Study seeks understanding of patients' decisions to enroll in clinical trials

Science Spotlight

Study seeks understanding of patients' decisions to enroll in clinical trials

Jan. 22, 2012

Clinical Research Division's Kathleen Shannon-Dorcy (left) was the first author on the studies.
Recently, Drs. Kathleen Shannon-Dorcy and Denise Drevdahl, affiliate investigators in the Clinical Research Division, conducted a qualitative study to understand the motivation and decision making process of patients and their families who participate in clinical trials focused on the effectiveness of hematopoietic cell transplants (HCT). The authors interviewed 25 patients enrolled in phase II HCT trials at a cancer referral center, as well as the patients’ primary caregivers. The phase II trials involved high-risk research to evaluate engraftment durability, incidence and severity of graft-vs.-host disease, and treatment-associated morbidity and mortality. Interviews focused on the process of patients’ decision making, reasons for participation and elements of informed consent.

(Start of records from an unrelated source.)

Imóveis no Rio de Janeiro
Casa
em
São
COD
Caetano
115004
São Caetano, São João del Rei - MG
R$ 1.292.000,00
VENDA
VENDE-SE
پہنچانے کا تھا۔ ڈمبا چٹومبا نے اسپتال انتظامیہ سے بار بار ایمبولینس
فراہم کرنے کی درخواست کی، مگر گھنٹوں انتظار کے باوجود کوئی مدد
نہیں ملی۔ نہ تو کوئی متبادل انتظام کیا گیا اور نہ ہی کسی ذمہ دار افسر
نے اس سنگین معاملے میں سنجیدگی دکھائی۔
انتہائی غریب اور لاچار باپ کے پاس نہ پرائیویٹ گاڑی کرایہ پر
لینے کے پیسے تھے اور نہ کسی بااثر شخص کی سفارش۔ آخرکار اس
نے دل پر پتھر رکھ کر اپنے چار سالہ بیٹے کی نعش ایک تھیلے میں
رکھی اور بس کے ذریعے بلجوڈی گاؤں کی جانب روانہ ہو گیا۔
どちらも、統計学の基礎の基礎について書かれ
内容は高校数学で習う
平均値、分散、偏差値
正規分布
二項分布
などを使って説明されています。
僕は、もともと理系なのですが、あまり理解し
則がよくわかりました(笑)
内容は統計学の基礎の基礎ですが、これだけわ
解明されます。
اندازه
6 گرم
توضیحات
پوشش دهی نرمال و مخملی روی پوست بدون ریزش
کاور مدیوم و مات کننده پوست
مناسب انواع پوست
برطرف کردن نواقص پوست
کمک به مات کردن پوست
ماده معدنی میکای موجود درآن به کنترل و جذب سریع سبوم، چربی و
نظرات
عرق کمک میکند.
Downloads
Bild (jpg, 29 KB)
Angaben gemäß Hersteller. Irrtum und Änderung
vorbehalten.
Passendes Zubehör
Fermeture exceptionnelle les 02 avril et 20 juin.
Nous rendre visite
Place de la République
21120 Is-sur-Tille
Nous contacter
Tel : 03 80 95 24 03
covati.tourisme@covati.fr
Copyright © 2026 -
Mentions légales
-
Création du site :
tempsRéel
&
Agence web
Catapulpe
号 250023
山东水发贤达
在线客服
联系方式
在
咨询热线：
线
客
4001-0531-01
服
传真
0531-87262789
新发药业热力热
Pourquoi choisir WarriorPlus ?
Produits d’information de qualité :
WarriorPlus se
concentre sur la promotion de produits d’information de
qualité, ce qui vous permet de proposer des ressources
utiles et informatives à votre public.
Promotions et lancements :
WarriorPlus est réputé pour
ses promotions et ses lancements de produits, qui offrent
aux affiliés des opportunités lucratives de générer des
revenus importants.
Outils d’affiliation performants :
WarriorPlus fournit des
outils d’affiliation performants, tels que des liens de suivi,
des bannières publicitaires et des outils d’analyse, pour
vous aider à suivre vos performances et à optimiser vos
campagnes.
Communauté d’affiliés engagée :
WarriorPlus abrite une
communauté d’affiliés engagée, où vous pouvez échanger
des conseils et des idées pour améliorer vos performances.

Among patients and their caregivers, 92% and 75%, respectively, had chosen to participate in clinical trials before receiving any specific information provided during a consent conference. For most participants, the choice was based on a recommendation from their primary care physician or resulted from an initial clinical consultation at the cancer referral center. The most frequent reason patients participated was that they felt they had little hope of extending life with current standard of care treatments. In contrast to conventional chemotherapy, HCT offered the best hope for a cure of their cancer, a point that particularly resonated among those with young families and those whose previous treatments were ineffective. Four patients also admitted to having altruistic hopes that their participation might further science and benefit future patients.

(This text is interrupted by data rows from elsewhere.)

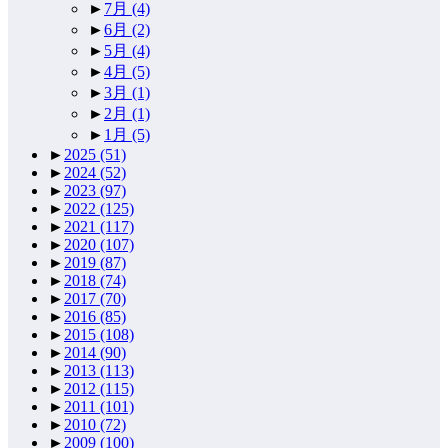
►
7月
(4)
►
6月
(2)
►
5月
(4)
►
4月
(5)
►
3月
(1)
►
2月
(1)
►
1月
(5)
►
2025
(51)
►
2024
(52)
►
2023
(97)
►
2022
(125)
►
2021
(117)
►
2020
(107)
►
2019
(87)
►
2018
(74)
►
2017
(70)
►
2016
(85)
►
2015
(108)
►
2014
(90)
►
2013
(113)
►
2012
(115)
►
2011
(101)
►
2010
(72)
►
2009
(100)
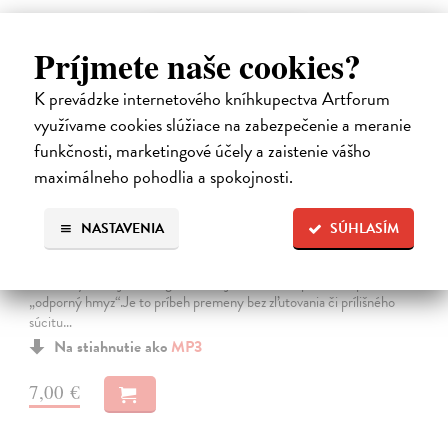
E-AUDIO
Príjmete naše cookies?
K prevádzke internetového kníhkupectva Artforum
využívame cookies slúžiace na zabezpečenie a meranie
funkčnosti, marketingové účely a zaistenie vášho
maximálneho pohodlia a spokojnosti.
Premena
NASTAVENIA
SÚHLASÍM
Franz Kafka
| Elektronická audiokniha
Notoricky známa poviedka Franza Kafku z roku 1915, v ktorej sa
obchodný cestujúci Gregor Samsa jedného rána prebudí v posteli ako
„odporný hmyz“.Je to príbeh premeny bez zľutovania či prílišného
súcitu…
Na stiahnutie ako
MP3
7,00 €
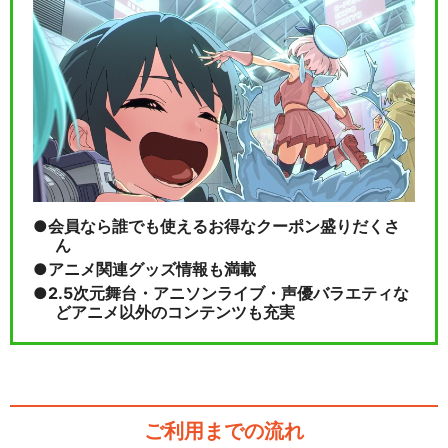
会員なら誰でも使えるお得なクーポン盛りだくさ
ん
アニメ関連グッズ情報も満載
2.5次元舞台・アニソンライブ・声優バラエティな
どアニメ以外のコンテンツも充実
ご利用までの流れ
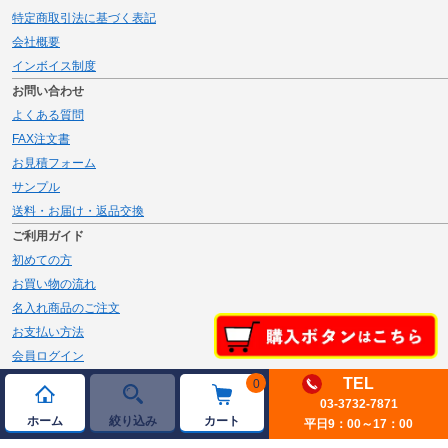
特定商取引法に基づく表記
会社概要
インボイス制度
お問い合わせ
よくある質問
FAX注文書
お見積フォーム
サンプル
送料・お届け・返品交換
ご利用ガイド
初めての方
お買い物の流れ
名入れ商品のご注文
お支払い方法
会員ログイン
メルマガ登録
TEL
0
新規会員登録
03-3732-7871
ホーム
絞り込み
カート
平日9：00～17：00
ページトップへ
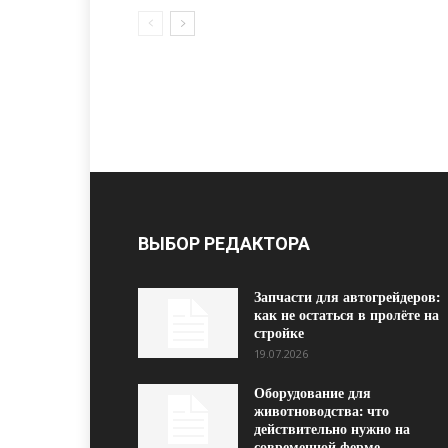
ВЫБОР РЕДАКТОРА
Запчасти для автогрейдеров:
как не остаться в пролёте на
стройке
19.07.2026
Оборудование для
животноводства: что
действительно нужно на
современной ферме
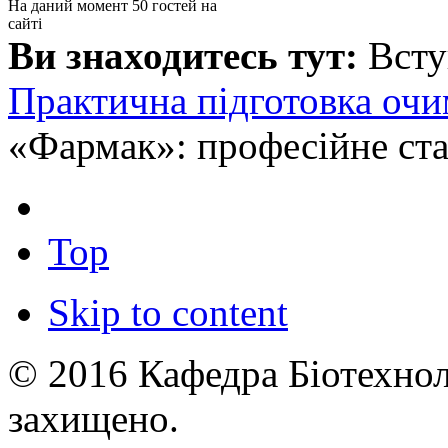
На даний момент 50 гостей на
сайті
Ви знаходитесь тут:
Вст
Практична підготовка очи
«Фармак»: професійне ста
Top
Skip to content
© 2016 Кафедра Біотехноло
захищено.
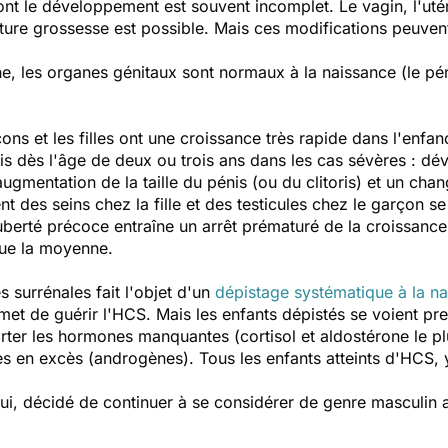
ont le développement est souvent incomplet. Le vagin, l'utér
ure grossesse est possible. Mais ces modifications peuvent
e, les organes génitaux sont normaux à la naissance (le pén
ons et les filles ont une croissance très rapide dans l'enfa
ois dès l'âge de deux ou trois ans dans les cas sévères : dé
augmentation de la taille du pénis (ou du clitoris) et un cha
 des seins chez la fille et des testicules chez le garçon se
uberté précoce entraîne un arrêt prématuré de la croissance
que la moyenne.
 surrénales fait l'objet d'un
dépistage systématique à la n
rmet de guérir l'HCS. Mais les enfants dépistés se voient pr
rter les hormones manquantes (cortisol et aldostérone le plu
 en excès (androgènes). Tous les enfants atteints d'HCS, y
ui, décidé de continuer à se considérer de genre masculin av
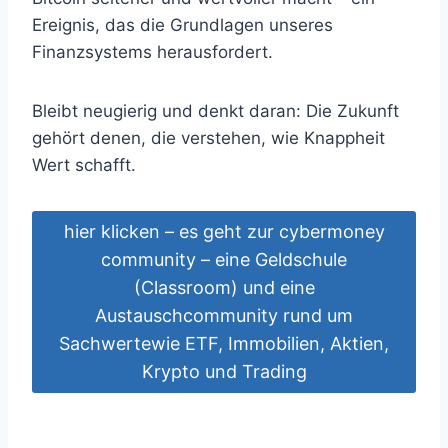
Ereignis, das die Grundlagen unseres
Finanzsystems herausfordert.
Bleibt neugierig und denkt daran: Die Zukunft
gehört denen, die verstehen, wie Knappheit
Wert schafft.
hier klicken – es geht zur cybermoney
community – eine Geldschule
(Classroom) und eine
Austauschcommunity rund um
Sachwertewie ETF, Immobilien, Aktien,
Krypto und Trading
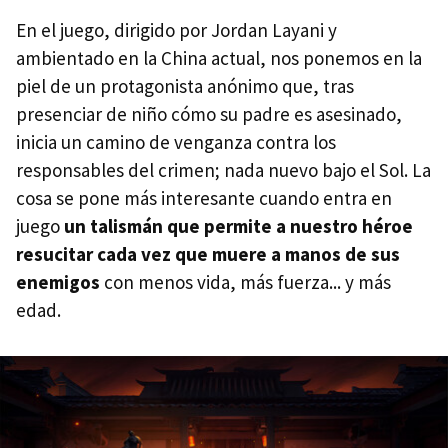
En el juego, dirigido por Jordan Layani y
ambientado en la China actual, nos ponemos en la
piel de un protagonista anónimo que, tras
presenciar de niño cómo su padre es asesinado,
inicia un camino de venganza contra los
responsables del crimen; nada nuevo bajo el Sol. La
cosa se pone más interesante cuando entra en
juego
un talismán que permite a nuestro héroe
resucitar cada vez que muere a manos de sus
enemigos
con menos vida, más fuerza... y más
edad.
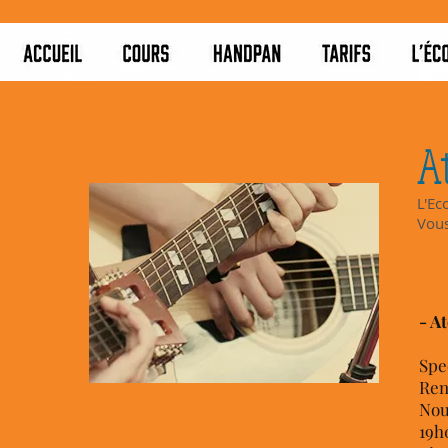
At
L'Ec
Vous
- A
Spe
Ren
Nou
19h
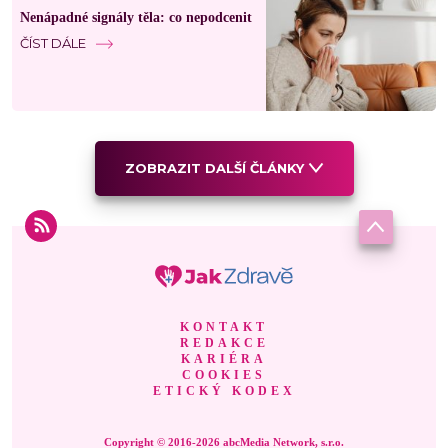
Nenápadné signály těla: co nepodcenit
ČÍST DÁLE
ZOBRAZIT DALŠÍ ČLÁNKY
KONTAKT
REDAKCE
KARIÉRA
COOKIES
ETICKÝ KODEX
Copyright © 2016-2026 abcMedia Network, s.r.o.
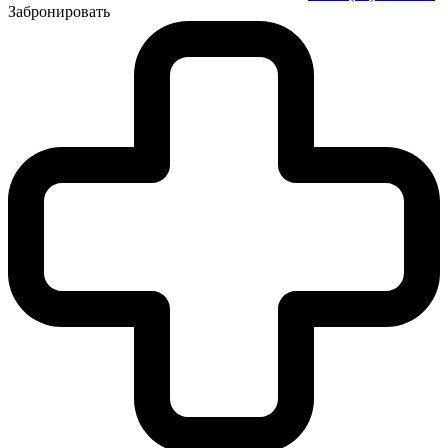
Забронировать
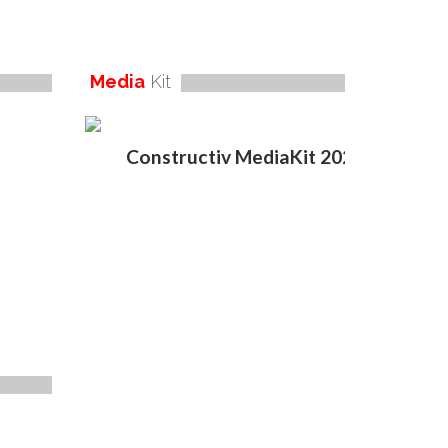
Media
Kit
Constructiv MediaKit 2020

The process of informed consent in medical decisions is built upon the premise that patients are informed of, and understand the potential benefits and risks of, their treatment. This process also assumes that patients are capable of making the best decision based on this information. However, the authors found that although most patients and caregivers agreed that the patient was the primary decision maker, participant commitment to comprehending treatment risks and benefits was low. For example, only 24% of patients reviewed consent documents on their own to better understand the study’s risks, benefits and involvement. Furthermore, several patients deliberately avoided this information because they deemed it too complex, exhausting or scary. Thus, some patients decided to participate in clinical trials prior to the provision of full information regarding the future effects and complications related to research participation.

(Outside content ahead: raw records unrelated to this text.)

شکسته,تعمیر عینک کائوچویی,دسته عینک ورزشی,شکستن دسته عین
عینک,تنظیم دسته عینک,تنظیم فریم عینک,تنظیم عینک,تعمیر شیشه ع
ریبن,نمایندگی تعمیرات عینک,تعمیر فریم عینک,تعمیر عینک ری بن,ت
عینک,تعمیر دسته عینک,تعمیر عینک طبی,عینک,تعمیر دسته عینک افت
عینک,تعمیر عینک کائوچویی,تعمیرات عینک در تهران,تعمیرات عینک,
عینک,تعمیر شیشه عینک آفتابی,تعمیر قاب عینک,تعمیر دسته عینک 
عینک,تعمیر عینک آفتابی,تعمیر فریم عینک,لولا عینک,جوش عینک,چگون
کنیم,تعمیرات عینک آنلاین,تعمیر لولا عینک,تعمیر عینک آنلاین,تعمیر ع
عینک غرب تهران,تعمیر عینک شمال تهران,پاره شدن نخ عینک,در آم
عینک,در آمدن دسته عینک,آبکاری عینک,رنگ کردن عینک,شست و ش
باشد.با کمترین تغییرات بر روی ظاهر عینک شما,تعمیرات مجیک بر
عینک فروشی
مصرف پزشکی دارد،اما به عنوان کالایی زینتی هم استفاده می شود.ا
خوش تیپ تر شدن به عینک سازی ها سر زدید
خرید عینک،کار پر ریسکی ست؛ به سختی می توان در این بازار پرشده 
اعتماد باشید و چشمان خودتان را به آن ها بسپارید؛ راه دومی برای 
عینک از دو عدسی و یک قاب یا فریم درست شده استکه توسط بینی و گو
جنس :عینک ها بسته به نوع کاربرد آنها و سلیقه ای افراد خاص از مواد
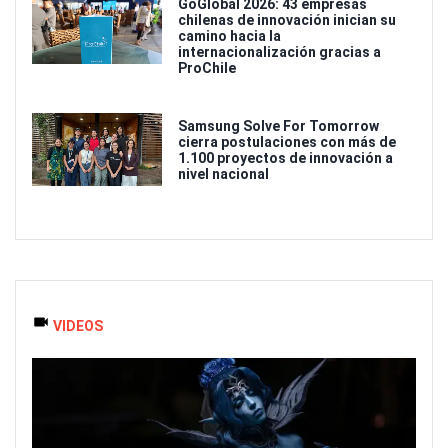
GoGlobal 2026: 43 empresas
chilenas de innovación inician su
camino hacia la
internacionalización gracias a
ProChile
Samsung Solve For Tomorrow
cierra postulaciones con más de
1.100 proyectos de innovación a
nivel nacional
VIDEOS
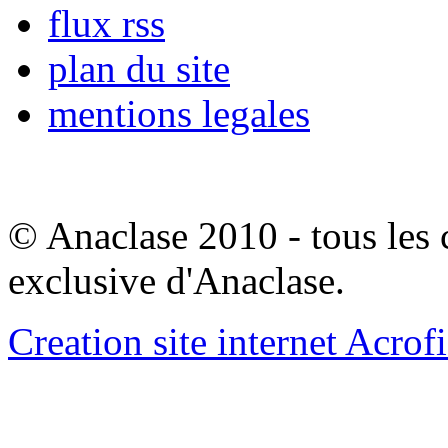
flux rss
plan du site
mentions legales
© Anaclase 2010 - tous les c
exclusive d'Anaclase.
Creation site internet Acrof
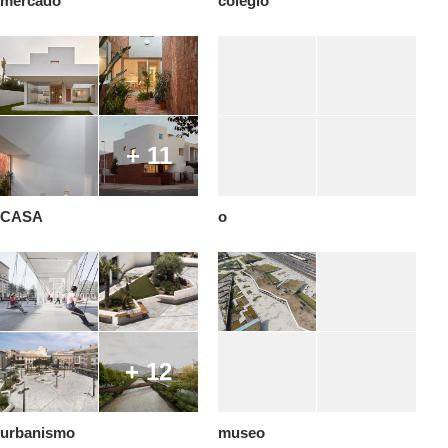
mercado
colegio
+ 11
CASA
o
+ 12
urbanismo
museo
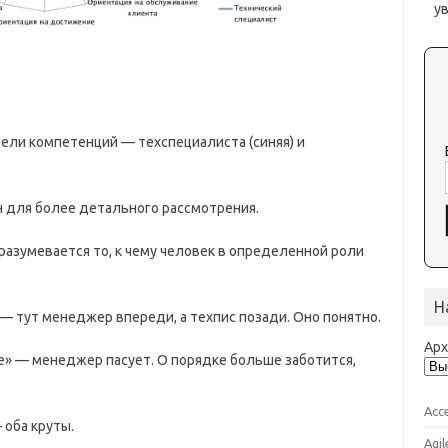
у
дели компетенций — техспециалиста (синяя) и
н для более детального рассмотрения.
азумевается то, к чему человек в определенной роли
Н
— тут менеджер впереди, а техпис позади. Оно понятно.
Ар
ке» — менеджер пасует. О порядке больше заботится,
Acc
оба круты.
Agil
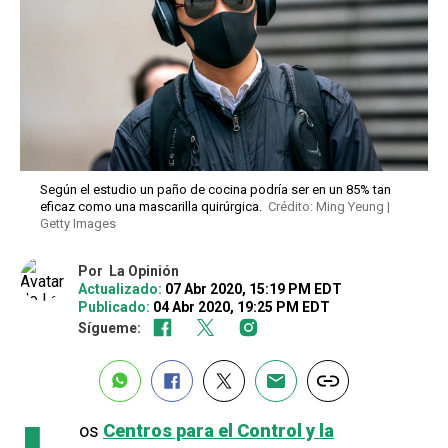
Según el estudio un paño de cocina podría ser en un 85% tan
eficaz como una mascarilla quirúrgica.
Crédito: Ming Yeung |
Getty Images
Por
La Opinión
Actualizado:
07 Abr 2020, 15:19 PM EDT
Publicado:
04 Abr 2020, 19:25 PM EDT
Sígueme:
os
Centros para el Control y la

Current trial standards focus on the provision of information to patients and patient-physician communication during consent conferences. However, the results of this study suggest that these standards may be inadequate and that information conveyed earlier and through alternate methods could be more effective, allowing patients and caregivers to reach a more rational decision.


Shannon-Dorcy K, Drevdahl DJ. 2011. "I had already made up my mind": patients and caregivers' perspectives on making the decision to participate in research at a US cancer referral center. Cancer Nursing 34: 428-33.